Currencies

ASX flat, Westgold affirms guidance, AOFM eyed for new bond; $A off 11-month lows; oil falls towards $US86/barrel


The Australian sharemarket opened higher, tracking a relief rally on Wall Street, after softer US jobs data drove a reversal in bond yields, soothing worries, at least for now, about higher interest rates.

The S&P/ASX 200 rose 0.2 per cent in early trade, after tumbling to its lowest in 11 months on Wednesday in the third straight session of losses.

Stocks are tracking a rebound in the US sharemarket as the Nasdaq jumped 1.4 per cent after ADP data showed that US private payrolls rose 89,000 last month after climbing 180,000 in August. The figure trailed all estimates in a Bloomberg survey of economists.

“Wall Street is looking for any signs that the labour market is cooling and a big miss with the ADP report was somewhat embraced,” said Oanda’s Edward Moya said,

On the ASX 200, energy and utilities were the only two sectors out of the 11 to fall, weighed down by a spectacular 5 per cent drop in crude oil prices overnight. That was the biggest fall in over a year and wiped out its year-on-year gains with oil no longer inflationary.

Karoon Energy was the biggest laggard, tumbling 3.1 per cent and Whitehaven Coal fell 2.2 per cent.

Real estate and healthcare stocks led gains on the ASX and the major banks also rallied between 0.6 per cent and 1 per cent, rebounding from yesterday’s sell-off. Gold miners jumped, while mining heavyweights BHP Group and Fortescue both slid 0.9 per cent. Rio Tinto declined 1.2 per cent.

$A reprieve

Meanwhile, the Australian dollar pulled away from 11-month lows to trade at US63.30¢ after sentiment for risk assets improved. The local currency hit US62.83¢ this week, a level last seen in November last year and has shaved off more than US5¢ since mid-July because of interest rate differentials between the US and Australia.

And Australian bond yields retreated, with the 3-year government yield easing to 4.08 per cent from a 12-week high of 4.17 per cent. The 10-year edged lower to 4.58 per cent from a 12-year peak of 4.68 per cent set on Wednesday, and the 30-year rate also slipped to 4.97 per cent from a record top of 5.06 per cent.

Stocks on the move

ARB fell 0.6 per cent as the shares trade ex-dividend.

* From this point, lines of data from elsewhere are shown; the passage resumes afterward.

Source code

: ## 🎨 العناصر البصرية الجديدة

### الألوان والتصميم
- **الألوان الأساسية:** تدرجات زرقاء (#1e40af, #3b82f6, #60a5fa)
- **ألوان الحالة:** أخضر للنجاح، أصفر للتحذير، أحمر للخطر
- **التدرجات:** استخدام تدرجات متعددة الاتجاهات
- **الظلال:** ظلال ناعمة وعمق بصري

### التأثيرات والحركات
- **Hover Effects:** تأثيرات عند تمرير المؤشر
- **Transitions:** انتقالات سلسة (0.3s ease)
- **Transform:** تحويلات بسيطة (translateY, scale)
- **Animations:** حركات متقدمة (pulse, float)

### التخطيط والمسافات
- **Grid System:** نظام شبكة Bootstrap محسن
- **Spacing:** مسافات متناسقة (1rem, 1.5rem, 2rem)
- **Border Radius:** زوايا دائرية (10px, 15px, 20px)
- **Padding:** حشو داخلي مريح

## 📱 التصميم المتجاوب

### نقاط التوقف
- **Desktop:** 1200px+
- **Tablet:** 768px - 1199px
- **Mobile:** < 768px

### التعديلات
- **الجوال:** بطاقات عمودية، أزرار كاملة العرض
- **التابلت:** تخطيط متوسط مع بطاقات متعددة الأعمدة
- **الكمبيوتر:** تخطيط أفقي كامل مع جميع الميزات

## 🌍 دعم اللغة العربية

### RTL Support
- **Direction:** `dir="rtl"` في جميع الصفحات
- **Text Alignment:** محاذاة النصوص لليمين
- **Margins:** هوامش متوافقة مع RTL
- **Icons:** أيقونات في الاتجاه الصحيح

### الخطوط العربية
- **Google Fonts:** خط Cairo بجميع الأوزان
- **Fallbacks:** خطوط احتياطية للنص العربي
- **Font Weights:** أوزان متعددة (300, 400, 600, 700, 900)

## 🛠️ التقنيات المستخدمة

Gold producer Newcrest Mining edged up 0.3 per cent after announcing a special fully franked dividend of $US1.1 ($1.58).

Westgold Resources rallied 1.9 per cent after the mining company affirmed its fiscal 2024 guidance after achieving for the first time the full value of the Australian dollar gold price in August and September.

Digital real estate settlement services Property Exchange Australia (PEXA) fell 0.9 per cent to $11 after announcing a planned acquisition of UK-based conveyancing technology provider Smoove for £31 million ($59 million).